Hard to believe, but Viz is 20 years old. Next year it will be legal!
Speaking of longevity, the Daily Yomiuri has an article on three manga that have reached the 30-year mark. They are Glass Mask, Royal Arms, and This is the Police Box in Front of Kameari Park in Katsushika Ward. That last is a one-panel gag comic, and a statue of its main character, a policeman, has been installed in front of the real Kameari Station.
From ICv2 comes the news that Harlequin is relaunching its manga line, taking control of distribution but leaving translation and packaging to Dark Horse. David Welsh beats me to it:
Dark Horse does a nice job with production, but the Harlequin books have always seemed like a particularly odd fit with the rest of Dark Horse’s line. (Zombies! Samurai! Assassins! Zombie samurai assassins!) And comic shops don’t seem like the best venue for them.
I have seen a few in the manga section of Borders, but I suspect they would sell better if they were displayed near the Harlequin prose novels. The first volume of Nancy Drew, has sold 40,000 copies to date and is expected to clear 75,000 by the end of summer because they are being sold in Target, supermarkets, and the kids section (not the graphic novels section) of bookstores.
Viz seems to have a new imprint, but Ed at MangaCast isn’t impressed.
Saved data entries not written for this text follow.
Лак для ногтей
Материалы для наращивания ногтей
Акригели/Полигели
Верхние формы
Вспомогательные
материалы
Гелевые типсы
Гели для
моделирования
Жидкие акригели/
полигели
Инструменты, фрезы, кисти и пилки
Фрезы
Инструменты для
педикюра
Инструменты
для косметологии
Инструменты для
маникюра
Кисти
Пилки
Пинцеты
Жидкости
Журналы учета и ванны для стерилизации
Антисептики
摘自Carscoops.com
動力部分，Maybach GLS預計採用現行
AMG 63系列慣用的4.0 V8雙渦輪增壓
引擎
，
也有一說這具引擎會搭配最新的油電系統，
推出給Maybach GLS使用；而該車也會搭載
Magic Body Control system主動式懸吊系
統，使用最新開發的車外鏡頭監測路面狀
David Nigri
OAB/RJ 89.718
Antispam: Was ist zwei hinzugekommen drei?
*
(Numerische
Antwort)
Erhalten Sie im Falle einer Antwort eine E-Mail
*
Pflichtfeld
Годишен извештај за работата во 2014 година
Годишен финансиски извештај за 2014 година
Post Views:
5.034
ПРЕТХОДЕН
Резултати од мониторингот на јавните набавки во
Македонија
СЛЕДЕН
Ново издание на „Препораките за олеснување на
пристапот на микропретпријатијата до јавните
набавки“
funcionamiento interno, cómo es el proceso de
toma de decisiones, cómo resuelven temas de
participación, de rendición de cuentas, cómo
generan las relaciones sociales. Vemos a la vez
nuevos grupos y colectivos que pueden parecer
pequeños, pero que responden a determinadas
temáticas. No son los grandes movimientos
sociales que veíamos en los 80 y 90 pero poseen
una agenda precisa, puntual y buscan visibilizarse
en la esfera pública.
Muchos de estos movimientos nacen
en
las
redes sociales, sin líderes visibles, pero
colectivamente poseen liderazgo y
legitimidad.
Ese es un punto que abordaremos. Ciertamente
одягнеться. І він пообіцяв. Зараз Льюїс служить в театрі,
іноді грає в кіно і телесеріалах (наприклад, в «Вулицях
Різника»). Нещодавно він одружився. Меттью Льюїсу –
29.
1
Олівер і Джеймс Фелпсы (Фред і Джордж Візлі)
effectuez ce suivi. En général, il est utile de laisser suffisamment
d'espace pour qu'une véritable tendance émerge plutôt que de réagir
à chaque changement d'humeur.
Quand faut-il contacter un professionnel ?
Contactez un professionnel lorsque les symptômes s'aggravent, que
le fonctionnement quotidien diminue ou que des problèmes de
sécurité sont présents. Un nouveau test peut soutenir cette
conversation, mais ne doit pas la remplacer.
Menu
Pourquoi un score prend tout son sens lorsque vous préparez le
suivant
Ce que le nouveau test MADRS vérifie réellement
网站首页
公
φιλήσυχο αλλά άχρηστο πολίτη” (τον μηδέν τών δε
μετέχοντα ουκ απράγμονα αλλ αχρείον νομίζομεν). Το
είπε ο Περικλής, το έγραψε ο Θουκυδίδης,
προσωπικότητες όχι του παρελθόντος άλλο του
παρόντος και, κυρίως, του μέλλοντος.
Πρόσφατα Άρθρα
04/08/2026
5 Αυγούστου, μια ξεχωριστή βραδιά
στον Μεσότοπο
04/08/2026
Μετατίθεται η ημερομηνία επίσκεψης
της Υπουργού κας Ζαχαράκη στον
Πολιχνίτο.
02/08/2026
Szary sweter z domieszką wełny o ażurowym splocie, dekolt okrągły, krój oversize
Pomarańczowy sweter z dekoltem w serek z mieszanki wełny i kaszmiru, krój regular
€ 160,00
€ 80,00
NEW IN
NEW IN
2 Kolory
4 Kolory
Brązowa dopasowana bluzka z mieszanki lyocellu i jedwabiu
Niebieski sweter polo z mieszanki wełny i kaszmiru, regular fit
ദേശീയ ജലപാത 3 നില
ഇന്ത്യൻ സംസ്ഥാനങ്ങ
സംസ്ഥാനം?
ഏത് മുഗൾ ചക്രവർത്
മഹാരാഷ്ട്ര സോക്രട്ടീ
With the World Cup in full swing, The Star of Malaysia reviews a selection of soccer manga. I’m keeping current by checking MangaCast, where Ed is changing the theme colors each day to honor the winning team.
This is a pretty cool story about an ordinary housewife in Indonesia who turned her house into a library to get kids hooked on books. The manga connection is tangential, just that that’s what the older kids read, but it’s an interesting slice of life.
“This is the Police Box” (or Kochikame, as its fans call it) isn’t a one-panel strip. When the mangaka called it “a one-shot gag cartoon,” he presumably meant that each episode is a complete story in itself (rather than there being a continuous storyline).